Health insurance issuers that offer coverage in the individual or small group markets must provide “essential health benefits.” Essential health benefits include minimum benefits in 10 general categories, including pediatric dental care. The requirement to provide essential health benefits is effective for plan years beginning on or after January 1, 2014.
As a general rule, required pediatric dental benefits include coverage for routine exams, cleaning, fluoride, sealants, fillings, crowns, x-rays, and medically necessary orthodontics. Each state is permitted to select the specific details of its essential health benefits coverage by reference to one of a range of popularly selected plans offered in the state or as part of the federal employees health benefits program. Accordingly, the scope of pediatric dental benefits may vary from state to state. In order to be in compliance with the ACA, a plan must offer essential pediatric dental care to all persons under the age of nineteen; individual states will have the option of extending this requirement to persons beyond the age of 19 as they desire.

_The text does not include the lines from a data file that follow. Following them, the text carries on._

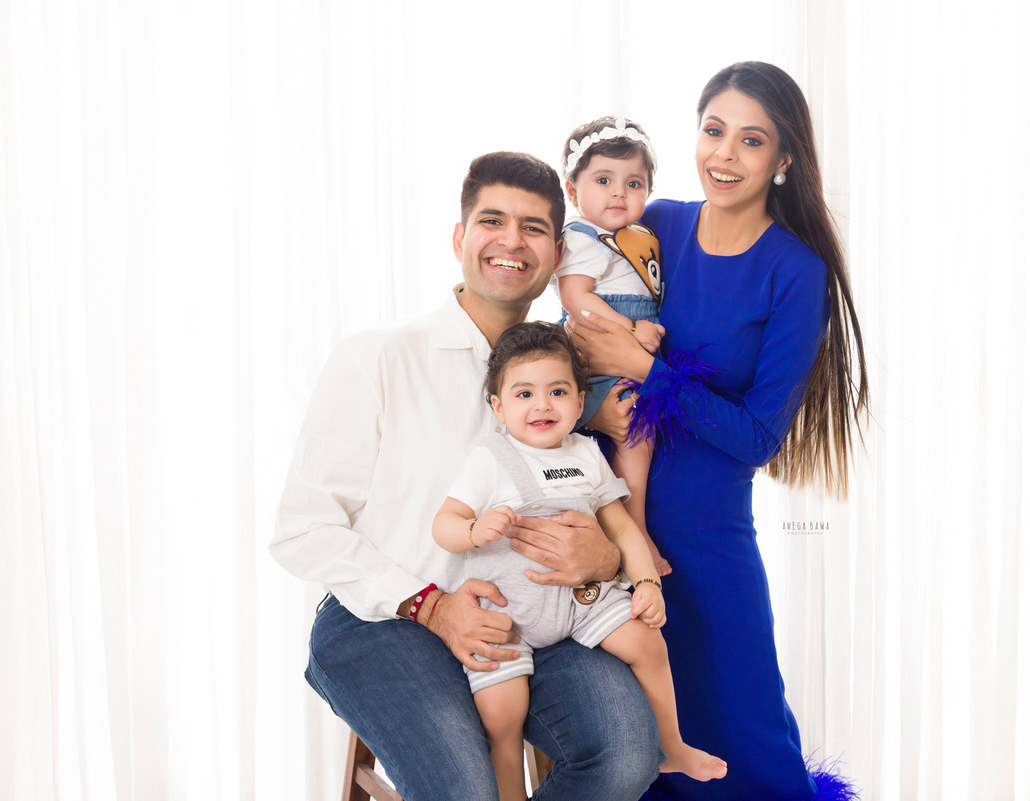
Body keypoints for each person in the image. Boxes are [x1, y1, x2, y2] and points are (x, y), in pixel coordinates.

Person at [270, 152, 663, 801]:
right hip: (386, 621)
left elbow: (598, 508)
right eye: (492, 221)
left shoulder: (571, 380)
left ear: (557, 254)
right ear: (460, 239)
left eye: (533, 228)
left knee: (625, 754)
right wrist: (430, 606)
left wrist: (605, 560)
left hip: (531, 621)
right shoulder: (378, 357)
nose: (512, 241)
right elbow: (302, 531)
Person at [569, 62, 869, 801]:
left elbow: (758, 436)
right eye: (713, 130)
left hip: (707, 551)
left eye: (751, 140)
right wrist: (597, 405)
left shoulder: (796, 272)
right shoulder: (655, 224)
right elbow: (574, 337)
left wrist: (646, 369)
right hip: (608, 534)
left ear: (784, 157)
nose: (724, 155)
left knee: (745, 744)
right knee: (634, 753)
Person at [432, 322, 726, 801]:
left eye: (558, 391)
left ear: (580, 399)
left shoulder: (586, 453)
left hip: (581, 601)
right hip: (509, 612)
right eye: (524, 394)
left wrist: (646, 584)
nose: (543, 405)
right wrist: (471, 531)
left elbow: (622, 528)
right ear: (498, 407)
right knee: (502, 714)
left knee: (647, 642)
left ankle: (670, 745)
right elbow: (444, 522)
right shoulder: (490, 459)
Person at [550, 116, 670, 574]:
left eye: (633, 183)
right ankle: (634, 529)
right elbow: (576, 300)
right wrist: (630, 329)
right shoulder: (582, 237)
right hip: (601, 345)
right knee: (635, 434)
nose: (619, 193)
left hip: (628, 346)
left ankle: (628, 527)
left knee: (639, 434)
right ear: (573, 191)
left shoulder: (635, 238)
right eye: (604, 181)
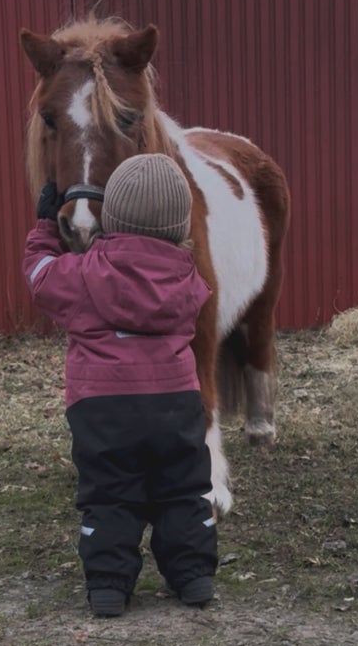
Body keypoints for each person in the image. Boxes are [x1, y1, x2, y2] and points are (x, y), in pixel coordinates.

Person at [22, 153, 218, 617]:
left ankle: (109, 587)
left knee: (110, 495)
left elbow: (39, 276)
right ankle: (194, 576)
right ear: (179, 224)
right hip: (175, 402)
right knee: (182, 490)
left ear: (112, 216)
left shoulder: (82, 274)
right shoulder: (188, 278)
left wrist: (45, 229)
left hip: (103, 406)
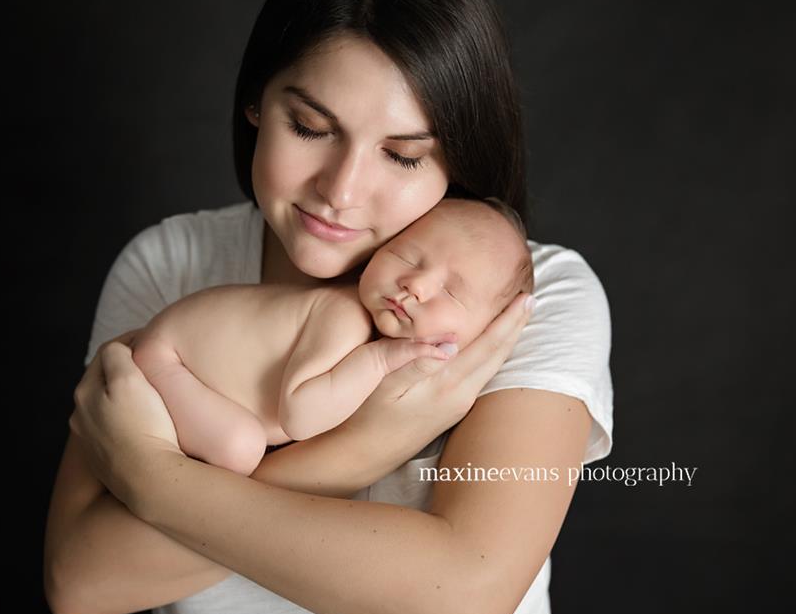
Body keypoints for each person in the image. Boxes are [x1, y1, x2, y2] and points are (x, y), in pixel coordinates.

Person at [45, 0, 613, 614]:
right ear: (256, 101)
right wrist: (357, 450)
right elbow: (81, 581)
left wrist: (152, 480)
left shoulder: (524, 300)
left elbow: (463, 599)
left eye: (402, 156)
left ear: (459, 156)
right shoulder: (171, 266)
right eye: (310, 126)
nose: (341, 192)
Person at [130, 197, 536, 475]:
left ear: (488, 334)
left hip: (178, 347)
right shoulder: (345, 316)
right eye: (407, 256)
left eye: (451, 292)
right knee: (241, 449)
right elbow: (301, 416)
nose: (415, 284)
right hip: (168, 356)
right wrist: (380, 360)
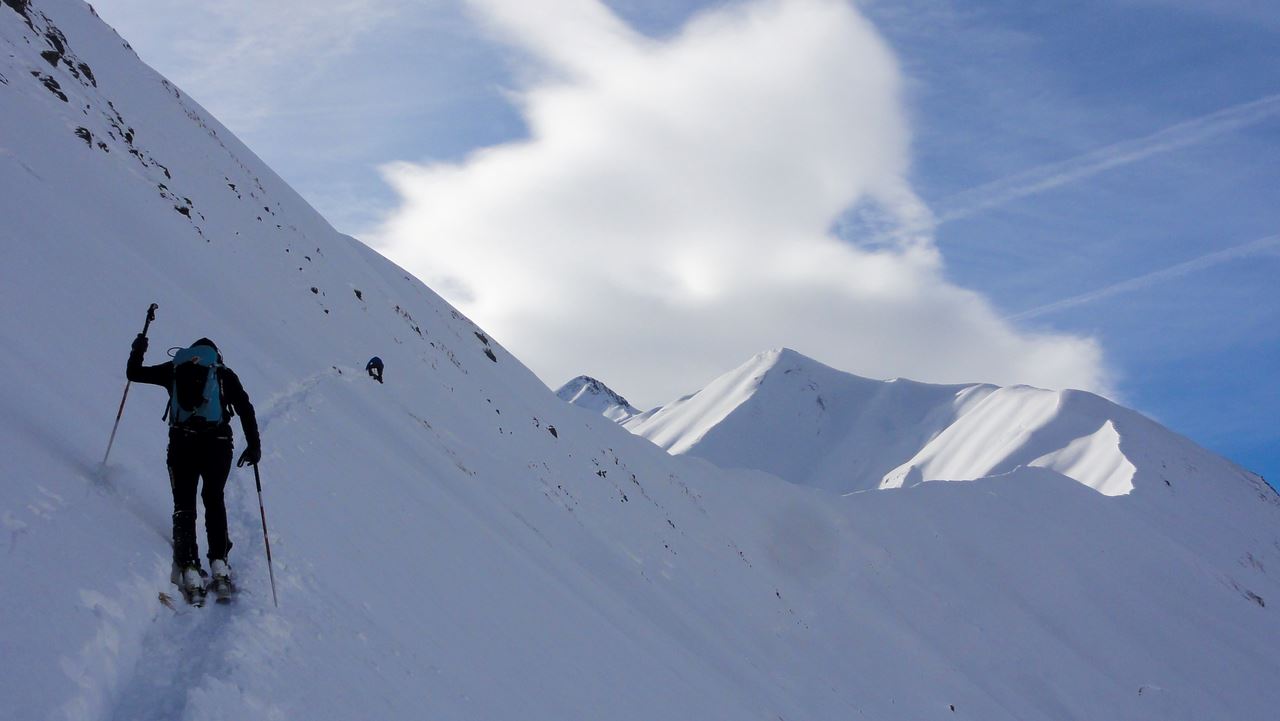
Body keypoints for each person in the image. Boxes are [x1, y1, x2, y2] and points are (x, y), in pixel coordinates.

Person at [127, 334, 260, 603]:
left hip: (181, 443)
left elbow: (134, 373)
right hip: (218, 444)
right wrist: (254, 445)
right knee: (214, 499)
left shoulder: (175, 370)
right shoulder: (223, 374)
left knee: (184, 504)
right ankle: (219, 563)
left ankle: (189, 567)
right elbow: (245, 409)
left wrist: (138, 348)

The Department of Health and Human Services (“HHS”) offers a limited exception. An insurer is not required to offer pediatric dental coverage if a stand-alone plan with this benefit is available in the marketplace. While this exception applies to plans offered both on and off the marketplace, insurers offering plans off the marketplace, which fail to provide pediatric dental coverage, must receive reasonable assurance that their enrollees have attained coverage through a separate stand-alone plan. The method for obtaining assurance is determined by the insurance issuer.